As with any encryption and integrity protection system, key distribution can be a very sticky problem. A number of choices are available, including sharing keys or using a public key system; see Appendix C, for descriptions of these systems and the advantages and disadvantages of each.
Most of the advantages of virtual private networks are economic; it's cheaper to use shared public networks than it is to set up dedicated connections, whether those are leased lines between sites or modem pools that allow individual machines to connect to a central site. On the other hand, virtual private networks also provide some security advantages.
A virtual private network conceals all the traffic that goes over it. Not only does it guarantee that all the information is encrypted, but it also keeps people from knowing which internal machines are being used and with what protocols. You can protect information from snooping by using individual encrypted protocols, but attackers will still have some idea what machines are talking and what kind of information they're exchanging (for instance, if you use an encrypted mail protocol, they will know that things are being mailed). A virtual private network conceals more information.
Some protocols are extremely difficult to provide securely through a firewall. For instance, a number of protocols used on Microsoft systems are based on SMB, which provides a wide variety of services with different security implications over the same ports and connections.

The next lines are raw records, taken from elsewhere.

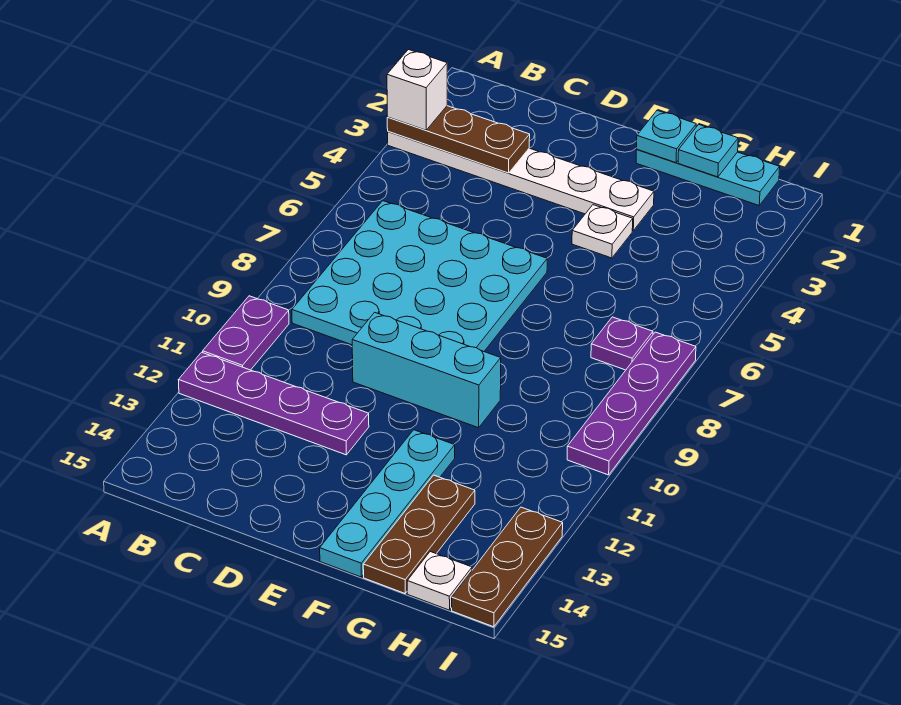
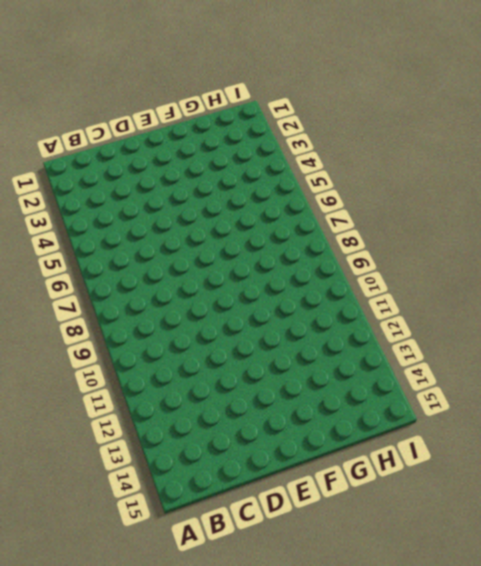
none -> white plate A3:F3 level 1
none -> purple plate A10:A11 level 1
none -> purple plate A12:D12 level 1

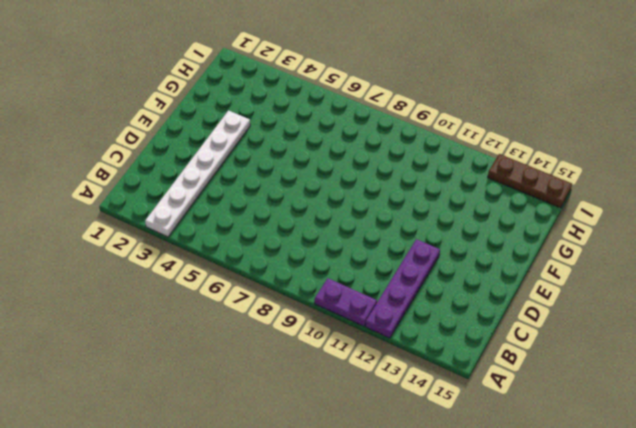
none -> cyan plate B6:E9 level 1
none -> cyan brick D10:F10 level 1
none -> cyan plate F1:H1 level 1

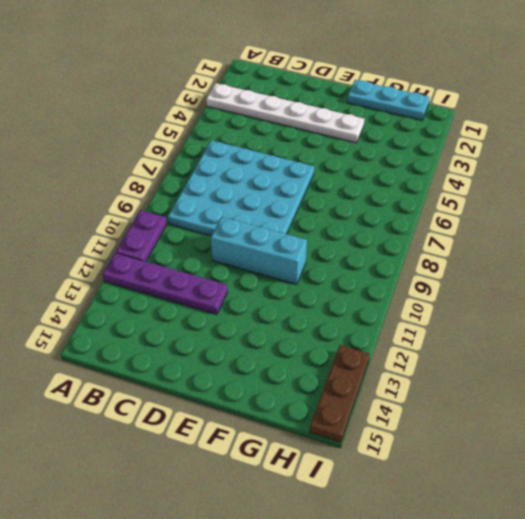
none -> white plate F4 level 1
none -> cyan plate F12:F15 level 1
none -> brown plate G13:G15 level 1

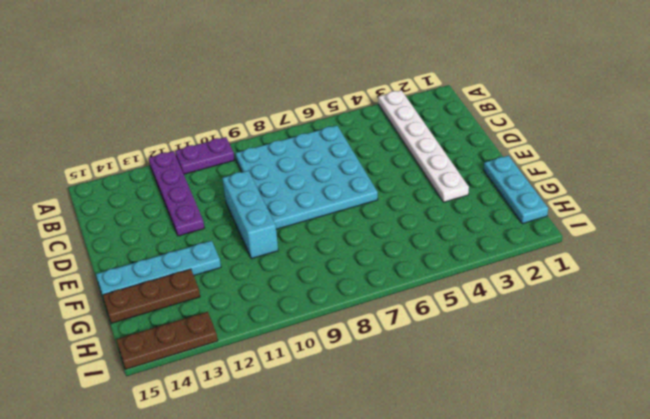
none -> white plate F4 level 1
none -> purple plate H7 level 1
none -> white plate H15 level 1

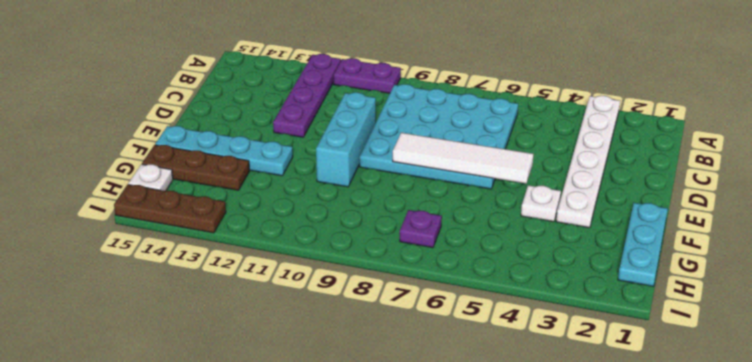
white tile E5:E8 level 2 -> none
none -> purple plate I7:I10 level 1
none -> brown plate A3:C3 level 2
none -> cyan plate F1 level 2

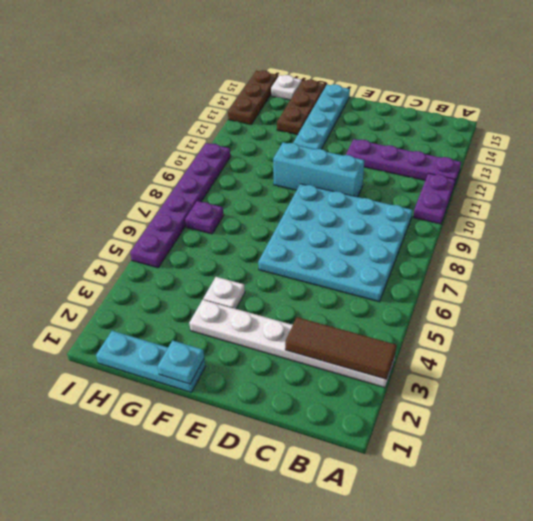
brown tile A3:C3 level 2 -> brown plate A3:C3 level 2
purple plate I5:I10 level 1 -> purple plate I7:I10 level 1
none -> cyan plate G1 level 2
none -> white brick A3 level 3

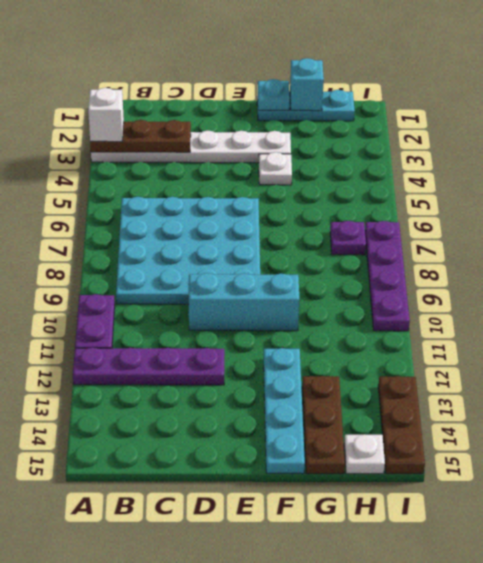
cyan brick G1 level 2 -> cyan plate G1 level 2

Packet filtering and proxying both have trouble adding security to SMB. Virtual private networking provides a way to give remote access for these protocols without letting people attack them from the Internet at large.

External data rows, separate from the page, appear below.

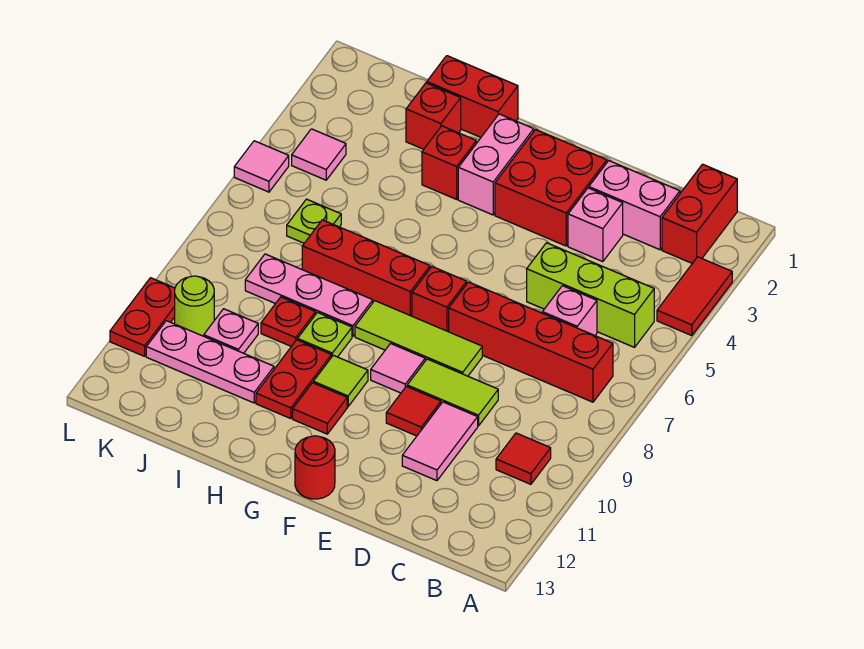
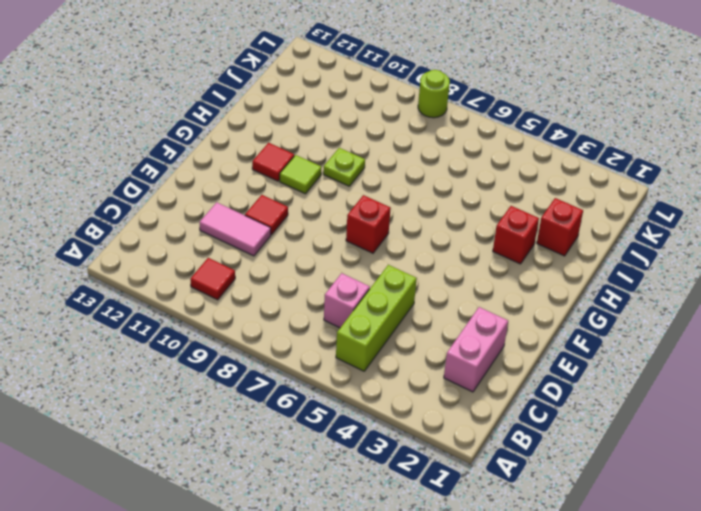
lime round brick L8 level 1 -> lime round brick K10 level 1
none -> red tile A3:A4 level 1
none -> red brick B1:B2 level 1
none -> red brick B7:E7 level 1
none -> pink brick D3 level 1

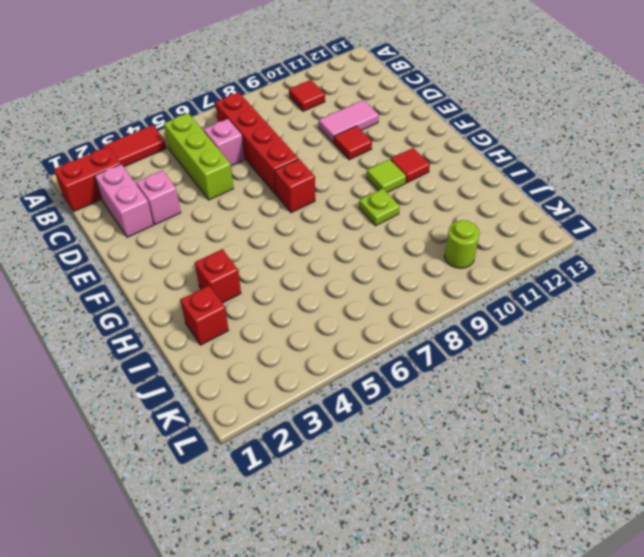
none -> lime tile D9:E9 level 1
none -> red brick E2:F3 level 1
none -> lime tile E8:G8 level 1
none -> pink tile F9 level 1

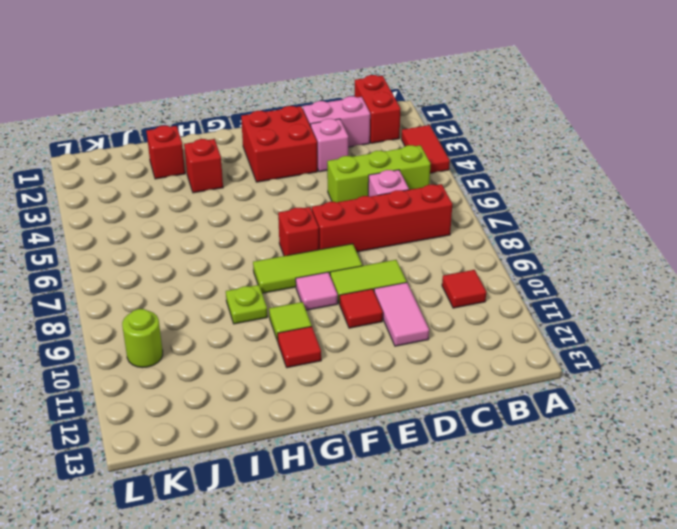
none -> red round brick F13 level 1
none -> pink brick G2:G3 level 1
none -> red brick G7:I7 level 1
none -> red brick H1:I1 level 1

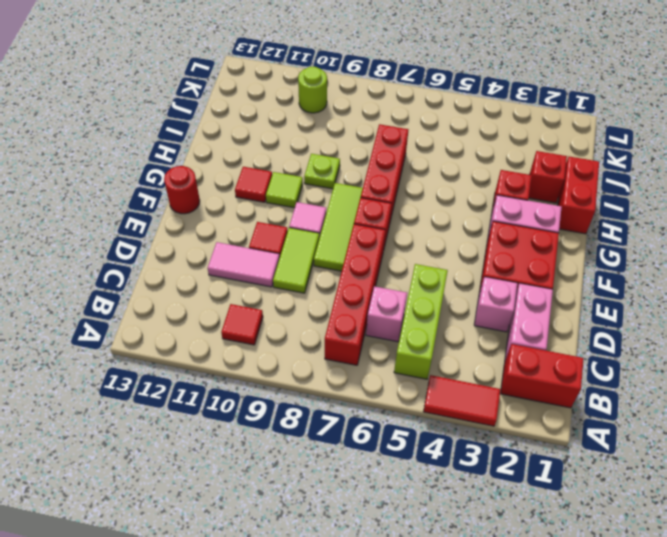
none -> pink plate H8:J8 level 1
none -> red plate H10:H11 level 1
none -> red plate I9 level 1
none -> pink plate I11:K11 level 1

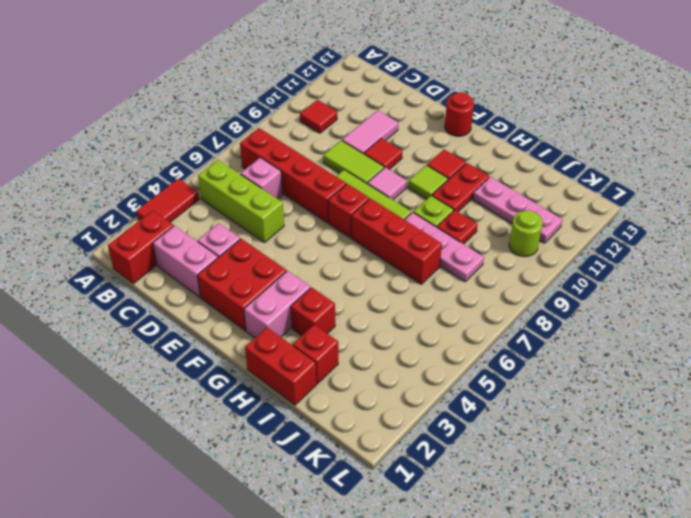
none -> lime plate J6 level 1
none -> pink plate J10 level 1
none -> pink tile K4 level 1
none -> pink tile L5 level 1

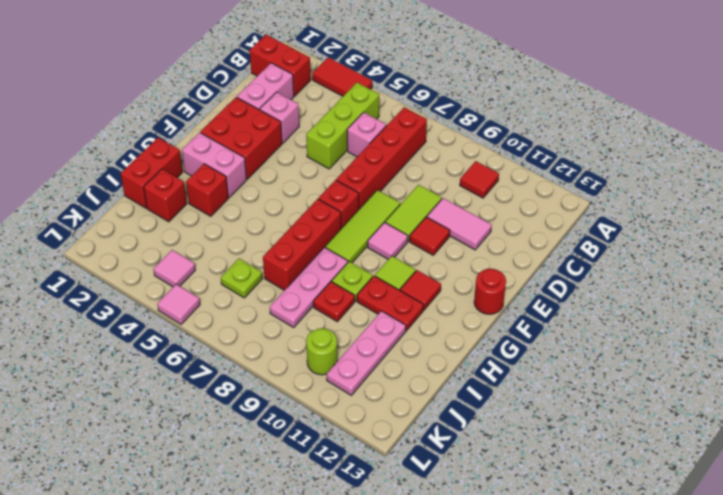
none -> pink plate J10 level 1
none -> red plate L10:L11 level 1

Although virtual private networks are an important security tool, they also present problems in a firewall environment.
A virtual private network runs over an actual network, which is presumably not a private network. The hosts on the virtual private network must be connected to that actual network, and if you're not careful, they will be vulnerable to attack from that network. For instance, if you use a virtual private network to provide connectivity to your internal network for mobile users who connect to the Internet, their machines may be attacked from the Internet.
Ideally, a virtual private network system will disable all other uses of the network interface. It's important to choose a system that will allow you to force this on the remote system. It's not good enough to have a system where the remote system is able to turn off other uses because the user on the remote system may turn networking back on. It's very tempting as a way to get rapid access to Internet resources.

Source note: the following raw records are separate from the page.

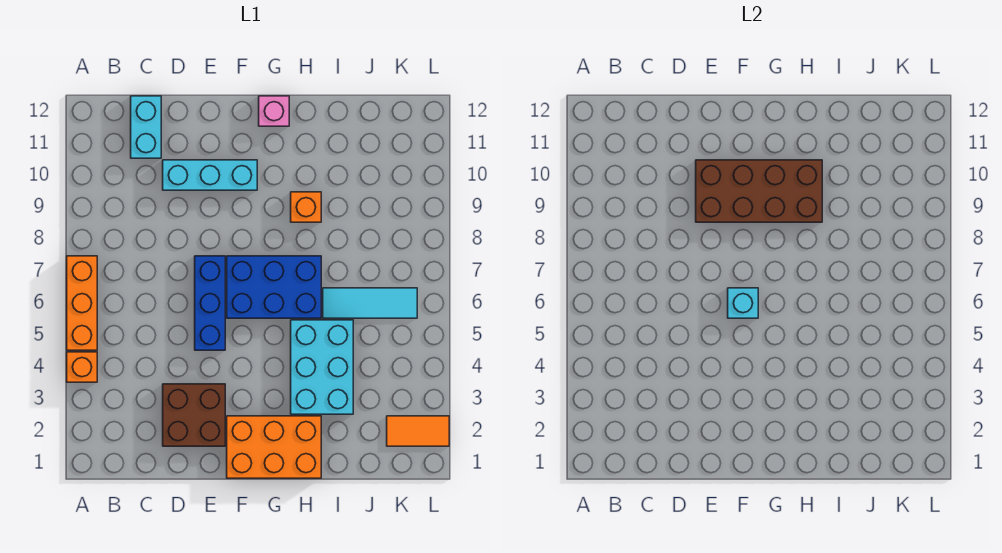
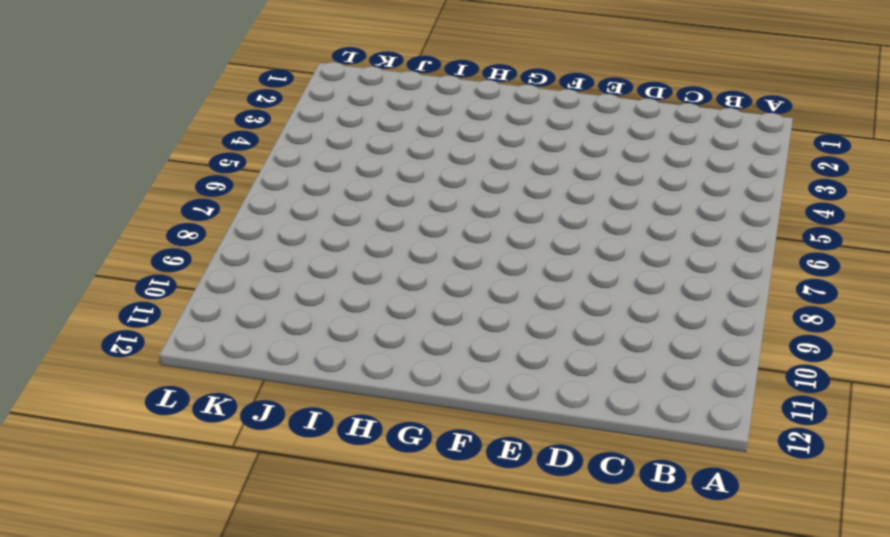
none -> orange brick A4 level 1
none -> orange brick A5:A7 level 1
none -> cyan brick C11:C12 level 1

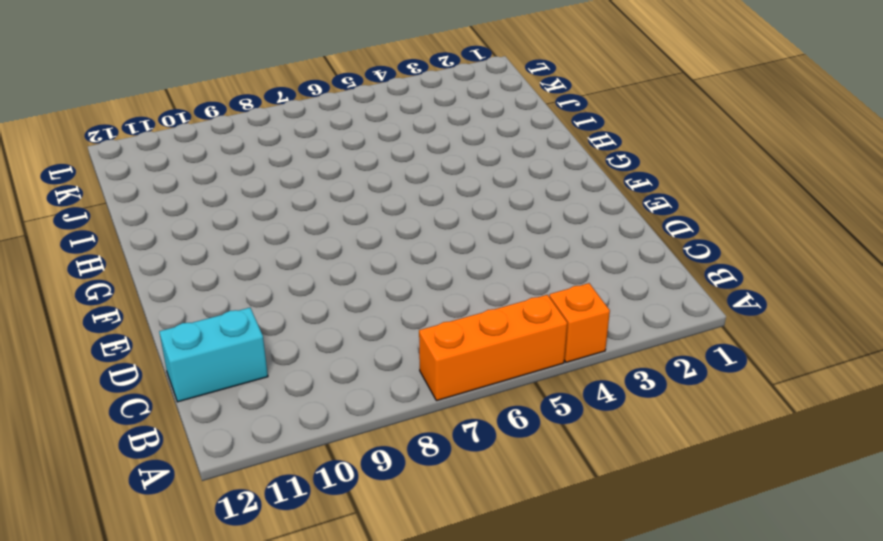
none -> brown brick D2:E3 level 1
none -> cyan brick D10:F10 level 1
none -> blue brick E5:E7 level 1

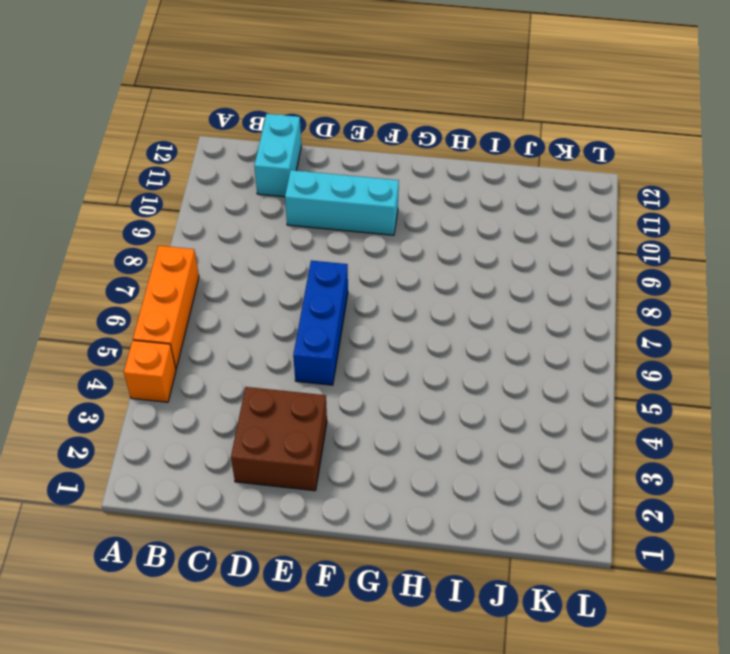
none -> orange brick F1:H2 level 1
none -> blue brick F6:H7 level 1
none -> pink brick G12 level 1

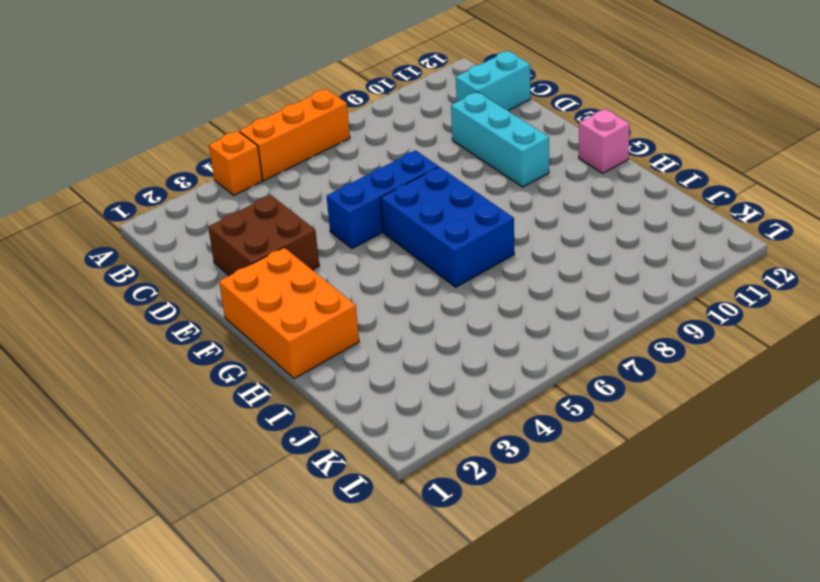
none -> cyan brick H3:I5 level 1
none -> orange brick H9 level 1
none -> cyan tile I6:K6 level 1

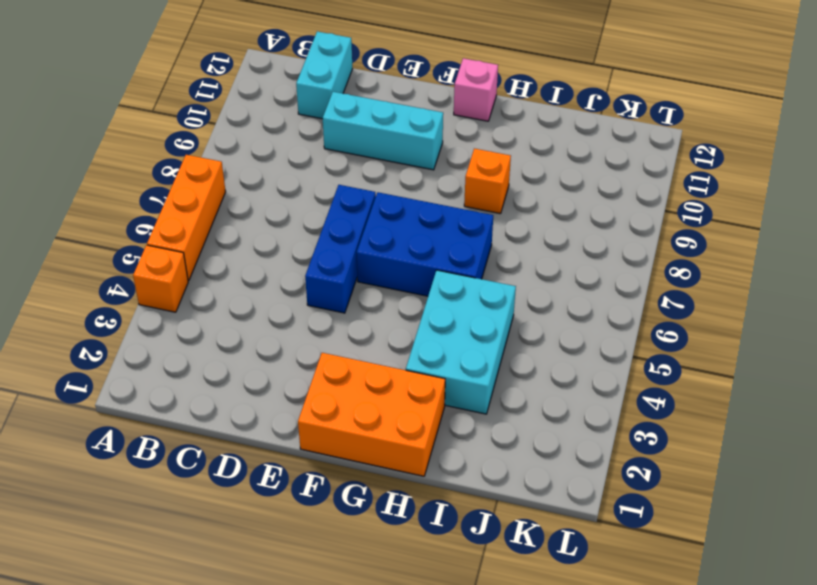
none -> brown brick D2:E3 level 1
none -> cyan tile I6:K6 level 1
none -> orange tile K2:L2 level 1

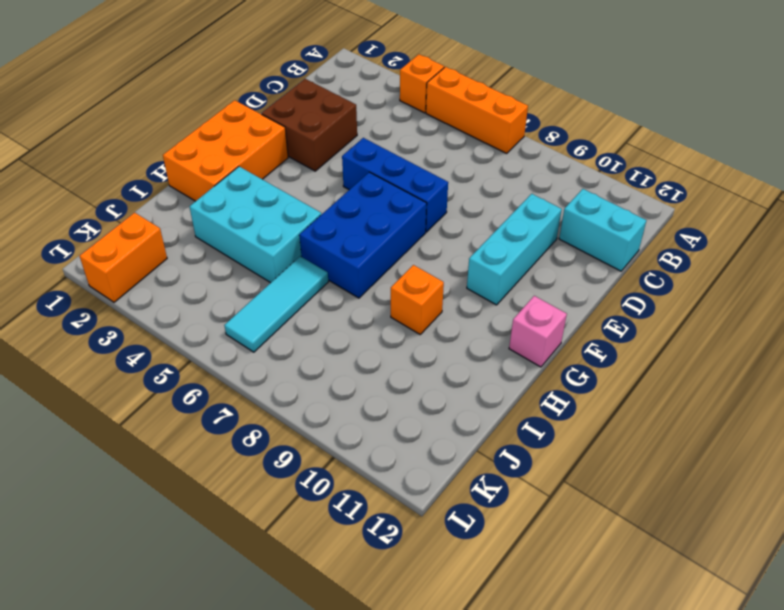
orange brick K2:L2 level 1 -> orange tile K2:L2 level 1
none -> brown brick E9:H10 level 2
none -> cyan brick F6 level 2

When you attach something via a virtual private network, you are making it part of your internal network. If a machine on the virtual private network is broken into, the attacker will then be able to use the virtual private network to attack the rest of your site, from something that's treated as if it were inside of your local network. Virtual private networking is commonly used to give access to machines that are much more vulnerable than those that are physically on the network—for instance, laptops that are carried around in public, home machines that curious children have physical access to, and machines owned by other sites with interests and policies that are not identical to yours.
Even if the virtual private network disables other uses of the network interface it is running over, the machine may have other network interfaces. This can make it into a gateway between your network and others, inside your network's security perimeter.
Because of this, you want to be careful how you attach the virtual private network to your real private network, and how you secure the remote end. It may not be appropriate to make the virtual private network a seamless part of your internal network. Consider putting in a subsidiary firewall or at least special intrusion detection to watch for problems.